** Opening RAW DATA block **
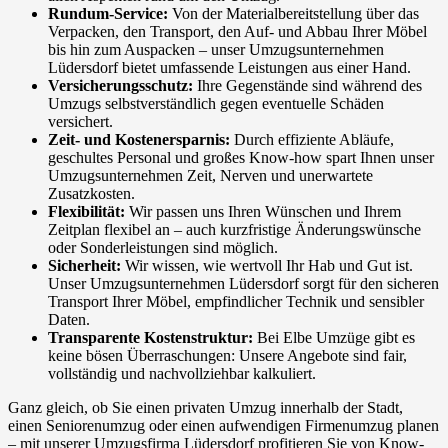
Rundum-Service:
Von der Materialbereitstellung über das
Verpacken, den Transport, den Auf- und Abbau Ihrer Möbel
bis hin zum Auspacken – unser Umzugsunternehmen
Lüdersdorf bietet umfassende Leistungen aus einer Hand.
Versicherungsschutz:
Ihre Gegenstände sind während des
Umzugs selbstverständlich gegen eventuelle Schäden
versichert.
Zeit- und Kostenersparnis:
Durch effiziente Abläufe,
geschultes Personal und großes Know-how spart Ihnen unser
Umzugsunternehmen Zeit, Nerven und unerwartete
Zusatzkosten.
Flexibilität:
Wir passen uns Ihren Wünschen und Ihrem
Zeitplan flexibel an – auch kurzfristige Änderungswünsche
oder Sonderleistungen sind möglich.
Sicherheit:
Wir wissen, wie wertvoll Ihr Hab und Gut ist.
Unser Umzugsunternehmen Lüdersdorf sorgt für den sicheren
Transport Ihrer Möbel, empfindlicher Technik und sensibler
Daten.
Transparente Kostenstruktur:
Bei Elbe Umzüge gibt es
keine bösen Überraschungen: Unsere Angebote sind fair,
vollständig und nachvollziehbar kalkuliert.
Ganz gleich, ob Sie einen privaten Umzug innerhalb der Stadt,
einen Seniorenumzug oder einen aufwendigen Firmenumzug planen
– mit unserer Umzugsfirma Lüdersdorf profitieren Sie von Know-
** Closing RAW DATA block **
### TASK OBJECTIVE:
What needs duplicating is the run of lines from the one containing "oder Sonderleistungen sind möglich." through the last line of the entries above, exact and complete.

### RESPONSE BOX:
oder Sonderleistungen sind möglich.
Sicherheit:
Wir wissen, wie wertvoll Ihr Hab und Gut ist.
Unser Umzugsunternehmen Lüdersdorf sorgt für den sicheren
Transport Ihrer Möbel, empfindlicher Technik und sensibler
Daten.
Transparente Kostenstruktur:
Bei Elbe Umzüge gibt es
keine bösen Überraschungen: Unsere Angebote sind fair,
vollständig und nachvollziehbar kalkuliert.
Ganz gleich, ob Sie einen privaten Umzug innerhalb der Stadt,
einen Seniorenumzug oder einen aufwendigen Firmenumzug planen
– mit unserer Umzugsfirma Lüdersdorf profitieren Sie von Know-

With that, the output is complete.